Он лежал на пропитавшихся потом простынях, откинув одеяло, обмахиваясь распахнутой рубашкой. Следуя указаниям Мадлен, Биттерблу окунула кусок ткани в холодную воду, вытерла его липкое лицо и постаралась не дрожать, ибо очаг в комнате едва теплился.
– Да, – ответила она, покривив душою, потому что не хотела вываливать на больного брата собственные кошмарные сны – сны о том, как стрела Лека вонзается в спину Ашен. – Расскажи, что тебе снилось.
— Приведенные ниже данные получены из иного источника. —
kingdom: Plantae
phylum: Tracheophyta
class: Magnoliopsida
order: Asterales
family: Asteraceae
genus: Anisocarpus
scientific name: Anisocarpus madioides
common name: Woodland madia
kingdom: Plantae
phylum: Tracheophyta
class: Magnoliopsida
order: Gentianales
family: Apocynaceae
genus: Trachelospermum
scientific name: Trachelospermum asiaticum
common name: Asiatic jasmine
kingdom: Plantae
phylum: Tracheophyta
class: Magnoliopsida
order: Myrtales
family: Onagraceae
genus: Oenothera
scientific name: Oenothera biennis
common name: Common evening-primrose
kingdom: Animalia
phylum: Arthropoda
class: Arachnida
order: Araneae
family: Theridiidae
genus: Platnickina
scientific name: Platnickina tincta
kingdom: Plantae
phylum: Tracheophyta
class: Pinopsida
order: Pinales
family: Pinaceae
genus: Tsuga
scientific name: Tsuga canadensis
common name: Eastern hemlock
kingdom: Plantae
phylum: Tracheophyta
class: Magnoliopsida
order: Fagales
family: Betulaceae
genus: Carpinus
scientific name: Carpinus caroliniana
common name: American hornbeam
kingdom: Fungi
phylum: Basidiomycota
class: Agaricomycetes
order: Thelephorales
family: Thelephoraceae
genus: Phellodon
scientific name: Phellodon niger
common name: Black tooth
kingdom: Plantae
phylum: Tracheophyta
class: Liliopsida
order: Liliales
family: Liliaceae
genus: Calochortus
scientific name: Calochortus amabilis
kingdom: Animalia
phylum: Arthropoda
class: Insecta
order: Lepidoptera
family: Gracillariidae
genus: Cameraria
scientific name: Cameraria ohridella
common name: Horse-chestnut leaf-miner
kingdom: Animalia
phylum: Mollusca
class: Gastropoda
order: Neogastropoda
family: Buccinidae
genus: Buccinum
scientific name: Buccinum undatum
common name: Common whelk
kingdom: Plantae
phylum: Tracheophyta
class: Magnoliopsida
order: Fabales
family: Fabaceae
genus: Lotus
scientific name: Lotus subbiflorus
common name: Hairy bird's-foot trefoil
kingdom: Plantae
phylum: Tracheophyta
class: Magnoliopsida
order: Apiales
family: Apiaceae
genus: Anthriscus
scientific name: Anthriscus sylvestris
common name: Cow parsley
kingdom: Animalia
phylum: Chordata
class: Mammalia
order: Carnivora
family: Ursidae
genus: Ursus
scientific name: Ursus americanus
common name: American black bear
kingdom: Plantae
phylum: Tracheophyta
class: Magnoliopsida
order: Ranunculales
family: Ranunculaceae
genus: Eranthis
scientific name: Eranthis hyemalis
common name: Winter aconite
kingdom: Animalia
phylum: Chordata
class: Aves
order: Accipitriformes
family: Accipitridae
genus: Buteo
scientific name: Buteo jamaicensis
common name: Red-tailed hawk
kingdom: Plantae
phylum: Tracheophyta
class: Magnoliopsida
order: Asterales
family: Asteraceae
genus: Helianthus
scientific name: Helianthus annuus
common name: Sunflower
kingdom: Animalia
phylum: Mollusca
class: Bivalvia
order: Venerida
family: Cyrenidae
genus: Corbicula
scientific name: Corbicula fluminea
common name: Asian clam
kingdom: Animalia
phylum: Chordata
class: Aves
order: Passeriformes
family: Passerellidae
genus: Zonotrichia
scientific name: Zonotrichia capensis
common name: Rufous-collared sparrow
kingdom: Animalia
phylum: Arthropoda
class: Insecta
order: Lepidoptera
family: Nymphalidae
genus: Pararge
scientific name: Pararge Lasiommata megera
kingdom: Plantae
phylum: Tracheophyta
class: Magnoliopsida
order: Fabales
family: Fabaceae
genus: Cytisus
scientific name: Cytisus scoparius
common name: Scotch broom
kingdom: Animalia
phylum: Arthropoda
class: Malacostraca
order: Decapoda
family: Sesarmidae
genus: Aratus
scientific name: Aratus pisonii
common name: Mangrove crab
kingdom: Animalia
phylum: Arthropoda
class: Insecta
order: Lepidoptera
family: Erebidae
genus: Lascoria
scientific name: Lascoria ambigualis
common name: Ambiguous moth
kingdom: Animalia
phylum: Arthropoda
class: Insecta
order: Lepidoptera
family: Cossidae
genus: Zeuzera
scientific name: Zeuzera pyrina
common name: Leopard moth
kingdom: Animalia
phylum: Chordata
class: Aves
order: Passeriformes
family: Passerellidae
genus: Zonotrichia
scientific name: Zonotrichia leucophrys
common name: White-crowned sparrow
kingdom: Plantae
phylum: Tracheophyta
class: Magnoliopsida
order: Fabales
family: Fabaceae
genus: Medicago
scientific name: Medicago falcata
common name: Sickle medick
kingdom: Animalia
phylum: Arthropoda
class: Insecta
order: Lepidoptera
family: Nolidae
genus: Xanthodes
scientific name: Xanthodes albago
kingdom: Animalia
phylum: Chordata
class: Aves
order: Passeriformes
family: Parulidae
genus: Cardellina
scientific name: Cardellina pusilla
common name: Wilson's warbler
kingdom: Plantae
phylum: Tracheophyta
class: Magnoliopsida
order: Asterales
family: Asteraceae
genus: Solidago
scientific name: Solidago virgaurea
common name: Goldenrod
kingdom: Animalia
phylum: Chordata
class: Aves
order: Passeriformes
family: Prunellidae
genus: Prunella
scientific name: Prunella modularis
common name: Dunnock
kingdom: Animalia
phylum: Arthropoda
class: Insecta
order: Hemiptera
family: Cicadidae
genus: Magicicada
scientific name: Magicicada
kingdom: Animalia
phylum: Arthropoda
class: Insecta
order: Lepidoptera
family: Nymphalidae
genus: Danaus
– Я был собой, – сказал По, – таким же, как всегда, с теми же умениями, пределами и секретами. Но я не чувствовал никакой вины за свою ложь, никаких сомнений, потому что сделал выбор – и выбрал лучший из вариантов, которые у меня были. Когда я проснулся, дышать стало немного легче, понимаешь?
Лихорадка затягивалась; то, казалось, ослабла, потом снова разгорелась – да еще сильней, чем прежде. Иногда, когда Биттерблу заглядывала его проведать, он дрожал, метался и говорил странные, бессмысленные вещи.
– У него видения, – сказала ей однажды Мадлен, когда По схватил Биттерблу за руку и закричал, что мосты растут, а река кишит мертвецами.
– Жаль, видения у него не такие приятные, как сны, – прошептала она, касаясь лба По, поглаживая мокрые от пота волосы, пытаясь успокоить.
Еще она жалела, что рядом нет Раффина и Банна, из которых вышли бы сиделки куда лучшие, чем из нее. И что нет Катсы, которая, уж конечно, растеряла бы всю свою злость, увидев По в таком состоянии. Но Катса скрылась в туннеле, а Раффин и Банн были на пути в Сандер.
– По приказу Ранды, – вскрикнул По. На этот раз он кутался в одеяла; его трясло. – Ранда отослал Раффина в Сандер свататься к дочери Мергона. Он вернется с женой, детьми и внуками.